Atlanta journalist detained by ICE is ordered deported

The Atlanta-area journalist whose immigration arrest sparked national conversation is facing imminent deportation to his home country of El Salvador, following an immigration appeals court’s decision to order him removed.
According to the American Civil Liberties Union (ACLU), Mario Guevara, a longtime fixture of Georgia Spanish-language media, “could be put on a deportation plane at any moment.”
Guevara, who has a valid work permit and a path to residency through his U.S. citizen son, had been granted bond in July. But Immigration and Customs Enforcement took steps to block Guevara’s release, filing an appeal. Friday’s decision renders the July bond decision moot.
The reporter has been in the agency’s custody for over three months.
On Friday, Guevara’s attorneys filed an emergency brief in Georgia federal court seeking his release.
“Our concern is that the Department of Homeland Security will take immediate steps to remove him from the country, and that would then make it difficult to impossible for him to get the relief that we’re seeking, and to be reunited with his family,” said Andres Lopez-Delgado, a staff attorney at the ACLU of Georgia.
Guevara was first arrested June 14 while livestreaming a tense anti-ICE protest in DeKalb County. He was charged with obstructing law enforcement officers, unlawful assembly and pedestrian walking on a road.
Although those charges were later dropped, he was quickly transferred from DeKalb County Jail into ICE custody.

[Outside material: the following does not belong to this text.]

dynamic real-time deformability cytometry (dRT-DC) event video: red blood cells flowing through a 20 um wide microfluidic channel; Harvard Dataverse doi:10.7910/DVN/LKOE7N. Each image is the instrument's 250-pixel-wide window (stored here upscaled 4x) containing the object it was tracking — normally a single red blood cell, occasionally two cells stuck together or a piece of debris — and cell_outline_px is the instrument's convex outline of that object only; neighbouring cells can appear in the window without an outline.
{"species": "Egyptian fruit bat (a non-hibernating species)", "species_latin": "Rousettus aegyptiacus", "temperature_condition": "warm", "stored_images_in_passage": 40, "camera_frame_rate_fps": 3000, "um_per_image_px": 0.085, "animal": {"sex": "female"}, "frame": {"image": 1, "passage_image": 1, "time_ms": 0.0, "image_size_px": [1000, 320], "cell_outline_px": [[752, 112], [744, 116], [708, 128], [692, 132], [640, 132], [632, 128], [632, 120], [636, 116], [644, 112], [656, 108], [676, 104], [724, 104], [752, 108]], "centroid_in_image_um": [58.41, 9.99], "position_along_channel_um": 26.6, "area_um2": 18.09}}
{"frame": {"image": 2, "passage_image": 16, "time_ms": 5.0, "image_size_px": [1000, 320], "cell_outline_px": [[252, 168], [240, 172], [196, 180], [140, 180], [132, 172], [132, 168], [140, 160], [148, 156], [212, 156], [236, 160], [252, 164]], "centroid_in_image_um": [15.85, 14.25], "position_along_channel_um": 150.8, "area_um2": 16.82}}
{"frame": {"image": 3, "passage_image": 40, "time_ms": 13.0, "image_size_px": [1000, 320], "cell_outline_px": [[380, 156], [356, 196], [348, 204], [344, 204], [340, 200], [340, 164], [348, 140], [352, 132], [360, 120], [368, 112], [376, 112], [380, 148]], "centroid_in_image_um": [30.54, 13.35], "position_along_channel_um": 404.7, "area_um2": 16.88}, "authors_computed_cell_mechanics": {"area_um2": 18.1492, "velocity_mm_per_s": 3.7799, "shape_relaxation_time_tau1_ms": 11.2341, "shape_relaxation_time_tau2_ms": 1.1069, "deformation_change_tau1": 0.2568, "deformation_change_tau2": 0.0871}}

Press freedom advocates described ICE’s treatment of Guevara as an attack against him for his coverage of ICE raids, which he has documented all over metro Atlanta for an audience of more than a million people on social media and his own website. According to the Committee to Protect Journalists, Guevara is the sole journalist in ICE custody nationwide.
“In spite of having no criminal or violent background, all charges dropped for lack of evidence, a path to a green card, and a work permit that allowed him to take care of his family and be self-sufficient, Mario Guevara has an order of deportation,” said Gigi Pedraza, executive director of the Atlanta-based Latino Community Fund. “Democracy thrives on free press and checks and balances, both seem under threat and Mario is a symbol of that.”

In a July phone call with The Atlanta Journal-Constitution, Guevara described his prolonged detention as mentally and physically draining.
“I’m emotionally destroyed,” he told the AJC from the Folkston ICE Processing Center, an immigration detention facility near the Florida border.
Guevara has been living in the U.S. for decades. In 2012, a court denied his application for asylum and ordered him deported, but the journalist went on to benefit from administrative closure, a legal procedure that allows an immigration judge to temporarily suspend removal proceedings.
On Aug. 20, Guevara’s attorneys filed a legal challenge against Folkston, officials with the Department of Homeland Security, and Attorney General Pam Bondi, where they described ICE’s treatment of Guevara as retaliatory and as a violation of his constitutional rights.
“The government’s continuing detention of Mr. Guevara on the basis of his journalism is intended to silence him, prevent him from reporting in the future, and retaliate against him for his past speech and reporting, in violation of the First Amendment,” says the filing, which sought to secure the journalist’s release.
The petition was filed in Georgia’s Southern District, the same court attorneys turned to for emergency relief on Friday, following the issuance of the deportation order.
In the past, the government has rejected claims that Guevara’s current predicament stem from his journalistic labor.
“Accusations Mario Guevara was arrested by ICE because he is a journalist are completely FALSE,” the Department of Homeland Security published on its website. “This El Salvador national is in ICE custody because he entered the country illegally in 2004.”
Lopez-Delgado said that, in its arguments in court appealing Guevara’s immigration bond, the government cited Guevara’s behavior while livestreaming and reporting on law enforcement in public spaces as a reason why he should not be released.
“We’re very concerned about the chilling effect that his detention and possible deportation would have on other journalists doing their job in this country,” he added.